A presidente do Instituto Cabo-Verdiano da Criança e do Adolescente (ICCA), Zaida Freitas, defendeu a necessidade de uma mudança de mentalidades e do envolvimento de toda a sociedade na prevenção da violência sexual contra crianças e adolescentes, apelando à criação de uma “verdadeira barreira de protecção” contra os agressores.
A responsável falava à margem do fórum municipal realizado sob o lema “A discriminação de género e a violência sexual contra criança e adolescente”, promovido no âmbito do Dia Nacional de Combate ao Abuso e Exploração Sexual de Menores e do Dia Internacional das Crianças Inocentes Vítimas de Agressão, assinalados a 4 de Junho.
Segundo Zaida Freitas, o encontro teve como principal objectivo promover a reflexão e, sobretudo, incentivar a acção para combater um problema que continua a afectar crianças e adolescentes em Cabo Verde e em todo o mundo.
“O fórum foi pensado para as nossas crianças e adolescentes. Temos aqui embaixadores dos direitos da criança e deputados juvenis para que possamos ouvir as suas vozes e, a partir das suas experiências e preocupações, encontrar melhores estratégias de intervenção”, afirmou.
A presidente do ICCA destacou a importância de escutar as crianças e os adolescentes para que professores, educadores, psicólogos e técnicos de protecção possam desenvolver respostas mais adequadas às suas necessidades.
Embora tenha sublinhado que os autores destes crimes são adultos, Zaida Freitas considerou essencial que as crianças estejam informadas e capacitadas para reconhecer situações de risco e adoptar medidas de autoprotecção.
“Precisamos urgentemente de melhorar as nossas estratégias e abordagens. Este é um fenómeno mundial e hoje é considerado um problema de saúde pública devido à sua prevalência e ao impacto profundo que tem na vida das vítimas e da sociedade”, alertou.
A responsável reconheceu que encontrar soluções não é tarefa fácil, uma vez que se trata de uma problemática complexa, influenciada por diversos factores. Ainda assim, defendeu uma mobilização conjunta de instituições públicas, sociedade civil, famílias e comunidades.

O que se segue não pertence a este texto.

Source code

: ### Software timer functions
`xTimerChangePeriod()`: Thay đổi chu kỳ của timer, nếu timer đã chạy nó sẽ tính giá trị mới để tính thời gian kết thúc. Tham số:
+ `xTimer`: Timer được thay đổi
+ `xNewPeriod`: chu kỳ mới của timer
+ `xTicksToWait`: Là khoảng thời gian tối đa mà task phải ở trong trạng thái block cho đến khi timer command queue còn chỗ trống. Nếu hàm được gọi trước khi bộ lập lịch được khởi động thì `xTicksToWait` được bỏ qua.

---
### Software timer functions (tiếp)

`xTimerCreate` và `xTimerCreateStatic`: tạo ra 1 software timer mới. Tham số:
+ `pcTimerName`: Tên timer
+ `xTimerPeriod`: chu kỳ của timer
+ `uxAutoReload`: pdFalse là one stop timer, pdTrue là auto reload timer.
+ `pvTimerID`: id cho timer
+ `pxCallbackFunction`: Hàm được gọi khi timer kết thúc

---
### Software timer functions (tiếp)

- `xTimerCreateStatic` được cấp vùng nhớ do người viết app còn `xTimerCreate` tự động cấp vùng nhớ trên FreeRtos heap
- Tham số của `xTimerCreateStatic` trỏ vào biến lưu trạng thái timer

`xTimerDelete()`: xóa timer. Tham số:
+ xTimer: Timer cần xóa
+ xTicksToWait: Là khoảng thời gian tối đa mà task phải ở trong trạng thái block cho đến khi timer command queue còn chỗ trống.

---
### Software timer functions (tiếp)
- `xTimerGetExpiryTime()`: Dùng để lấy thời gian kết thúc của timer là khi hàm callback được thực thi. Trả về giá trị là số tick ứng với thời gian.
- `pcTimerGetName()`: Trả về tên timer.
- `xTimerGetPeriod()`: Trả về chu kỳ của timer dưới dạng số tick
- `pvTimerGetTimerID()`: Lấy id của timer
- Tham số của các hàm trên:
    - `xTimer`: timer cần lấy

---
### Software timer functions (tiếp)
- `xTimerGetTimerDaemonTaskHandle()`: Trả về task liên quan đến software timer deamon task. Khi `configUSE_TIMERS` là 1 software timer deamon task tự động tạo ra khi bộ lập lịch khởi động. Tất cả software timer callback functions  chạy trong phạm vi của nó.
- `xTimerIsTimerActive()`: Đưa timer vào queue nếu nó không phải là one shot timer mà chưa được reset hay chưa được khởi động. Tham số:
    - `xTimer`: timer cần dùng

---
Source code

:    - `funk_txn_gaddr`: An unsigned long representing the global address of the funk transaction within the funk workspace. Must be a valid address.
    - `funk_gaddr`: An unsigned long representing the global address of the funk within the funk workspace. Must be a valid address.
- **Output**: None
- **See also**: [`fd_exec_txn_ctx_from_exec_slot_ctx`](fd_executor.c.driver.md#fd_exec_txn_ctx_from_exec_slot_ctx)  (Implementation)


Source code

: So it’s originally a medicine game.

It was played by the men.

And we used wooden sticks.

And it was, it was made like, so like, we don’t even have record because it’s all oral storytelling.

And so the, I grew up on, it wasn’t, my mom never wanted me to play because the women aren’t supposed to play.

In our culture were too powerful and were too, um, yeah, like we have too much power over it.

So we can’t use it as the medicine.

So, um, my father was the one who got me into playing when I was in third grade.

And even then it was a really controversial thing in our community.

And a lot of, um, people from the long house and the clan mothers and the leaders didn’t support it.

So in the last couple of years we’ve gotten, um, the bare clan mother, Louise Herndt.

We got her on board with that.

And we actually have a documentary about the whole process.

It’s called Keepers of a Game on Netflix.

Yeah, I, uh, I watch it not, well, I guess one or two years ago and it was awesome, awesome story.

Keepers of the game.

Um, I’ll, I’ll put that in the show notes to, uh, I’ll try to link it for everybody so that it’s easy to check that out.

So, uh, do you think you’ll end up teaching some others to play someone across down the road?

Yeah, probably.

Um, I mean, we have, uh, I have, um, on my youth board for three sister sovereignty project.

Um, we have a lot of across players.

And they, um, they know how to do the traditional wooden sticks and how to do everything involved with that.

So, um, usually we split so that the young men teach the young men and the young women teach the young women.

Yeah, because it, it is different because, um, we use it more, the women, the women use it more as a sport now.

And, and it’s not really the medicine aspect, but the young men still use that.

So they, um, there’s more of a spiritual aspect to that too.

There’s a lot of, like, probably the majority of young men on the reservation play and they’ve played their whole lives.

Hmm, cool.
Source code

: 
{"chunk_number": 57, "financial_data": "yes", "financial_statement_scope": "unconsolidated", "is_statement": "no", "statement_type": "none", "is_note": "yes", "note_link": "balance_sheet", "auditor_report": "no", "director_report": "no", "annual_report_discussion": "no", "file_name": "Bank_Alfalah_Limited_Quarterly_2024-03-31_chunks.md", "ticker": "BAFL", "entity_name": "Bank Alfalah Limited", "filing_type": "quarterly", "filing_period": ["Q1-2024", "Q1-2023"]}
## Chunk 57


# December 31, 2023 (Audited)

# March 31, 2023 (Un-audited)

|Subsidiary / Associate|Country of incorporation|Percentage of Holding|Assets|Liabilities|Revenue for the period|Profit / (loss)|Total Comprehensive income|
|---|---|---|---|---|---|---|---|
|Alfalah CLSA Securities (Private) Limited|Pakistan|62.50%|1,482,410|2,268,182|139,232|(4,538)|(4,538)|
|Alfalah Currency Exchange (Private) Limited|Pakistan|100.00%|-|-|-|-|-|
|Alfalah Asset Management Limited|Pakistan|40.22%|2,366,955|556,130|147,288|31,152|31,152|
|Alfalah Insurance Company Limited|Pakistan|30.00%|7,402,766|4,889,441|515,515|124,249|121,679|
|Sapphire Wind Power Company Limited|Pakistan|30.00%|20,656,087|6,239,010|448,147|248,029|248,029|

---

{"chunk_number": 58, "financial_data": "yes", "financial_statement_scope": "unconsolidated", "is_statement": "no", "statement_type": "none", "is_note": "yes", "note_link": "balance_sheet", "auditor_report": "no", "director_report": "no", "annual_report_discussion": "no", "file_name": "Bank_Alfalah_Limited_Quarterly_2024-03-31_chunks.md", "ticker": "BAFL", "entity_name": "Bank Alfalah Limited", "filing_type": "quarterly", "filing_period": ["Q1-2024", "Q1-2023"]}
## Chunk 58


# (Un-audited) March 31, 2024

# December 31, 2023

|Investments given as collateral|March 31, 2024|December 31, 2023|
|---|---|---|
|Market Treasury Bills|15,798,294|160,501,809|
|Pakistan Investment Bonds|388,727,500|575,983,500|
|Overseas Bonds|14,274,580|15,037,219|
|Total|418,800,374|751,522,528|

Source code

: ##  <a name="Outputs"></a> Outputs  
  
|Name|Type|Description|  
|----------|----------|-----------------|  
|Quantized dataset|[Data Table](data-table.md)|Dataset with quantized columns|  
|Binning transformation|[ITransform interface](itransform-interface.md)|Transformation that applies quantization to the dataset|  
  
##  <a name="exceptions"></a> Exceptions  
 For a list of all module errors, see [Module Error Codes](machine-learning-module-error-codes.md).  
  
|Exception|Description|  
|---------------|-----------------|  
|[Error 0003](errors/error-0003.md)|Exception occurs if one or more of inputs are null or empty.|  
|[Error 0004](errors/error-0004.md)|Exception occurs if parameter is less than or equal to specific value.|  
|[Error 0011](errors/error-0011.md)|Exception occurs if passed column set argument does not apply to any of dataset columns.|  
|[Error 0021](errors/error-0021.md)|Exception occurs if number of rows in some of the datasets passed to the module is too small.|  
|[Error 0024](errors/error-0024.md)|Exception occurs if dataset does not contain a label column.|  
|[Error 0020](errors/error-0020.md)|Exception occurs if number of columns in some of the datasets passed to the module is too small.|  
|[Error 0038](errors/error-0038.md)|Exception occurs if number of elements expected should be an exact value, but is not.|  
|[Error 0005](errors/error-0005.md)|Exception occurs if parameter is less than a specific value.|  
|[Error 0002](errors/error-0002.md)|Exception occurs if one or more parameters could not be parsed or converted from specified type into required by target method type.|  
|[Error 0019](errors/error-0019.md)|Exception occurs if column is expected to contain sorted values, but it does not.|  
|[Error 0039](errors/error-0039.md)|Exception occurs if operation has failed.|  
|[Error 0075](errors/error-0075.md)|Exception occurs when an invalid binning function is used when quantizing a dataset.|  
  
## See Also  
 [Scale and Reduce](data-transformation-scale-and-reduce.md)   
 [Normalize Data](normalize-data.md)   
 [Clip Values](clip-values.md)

“As instituições do Estado sozinhas não conseguem, as famílias sozinhas não conseguem e a sociedade civil também não. Precisamos de unir esforços e criar uma verdadeira barreira de protecção para que cada agressor pense várias vezes antes de cometer um crime desta natureza”, afirmou.
Relativamente aos dados mais recentes, Zaida Freitas revelou que o ICCA registou 184 denúncias de abuso e exploração sexual de menores em 2024. Em 2025 foram registadas 44 denúncias, menos 40 do que no período comparável anterior.
Em 2026, até ao momento, foram registadas 41 denúncias a nível nacional, das quais quatro em São Vicente.
A presidente do ICCA esclareceu, no entanto, que estes números dizem respeito a denúncias recebidas pela instituição e não correspondem necessariamente a crimes confirmados.
“Quando recebemos uma denúncia, encaminhamos imediatamente o caso para a Polícia Judiciária e para o Ministério Público. Só após investigação é possível confirmar a existência do crime”, explicou.
Campanha “Proteja” reforça prevenção e denúncia
Zaida Freitas destacou ainda o trabalho desenvolvido através da campanha nacional “Proteja”, implementada há cerca de dois anos, com forte aposta na prevenção e sensibilização das famílias e comunidades.
Segundo explicou, a iniciativa procura capacitar cidadãos para identificar sinais de alerta e denunciar situações suspeitas, sem tentar investigar os casos por conta própria.
“O papel das famílias e da comunidade é denunciar. Quem investiga e confirma os factos são a Polícia Judiciária e o Ministério Público”, frisou.
O ICCA tem promovido formações dirigidas a parceiros do sistema de protecção da criança, bem como a profissionais ligados ao sector do turismo, incluindo taxistas, guias turísticos, unidades hoteleiras e restaurantes.
A presidente do instituto lembrou que o silêncio continua a ser um dos principais obstáculos à protecção das vítimas.
“O silêncio protege o agressor e deixa a vítima desprotegida. Muitas crianças têm dificuldade em falar porque não encontram abertura ou confiança no ambiente familiar. É fundamental fortalecer o diálogo entre pais e filhos para que a criança se sinta segura para denunciar”, concluiu.
O fórum reuniu professores, educadores, psicólogos, técnicos de protecção e outros profissionais que trabalham directamente com crianças e adolescentes, reforçando o compromisso colectivo na prevenção e combate ao abuso e exploração sexual de menores em Cabo Verde.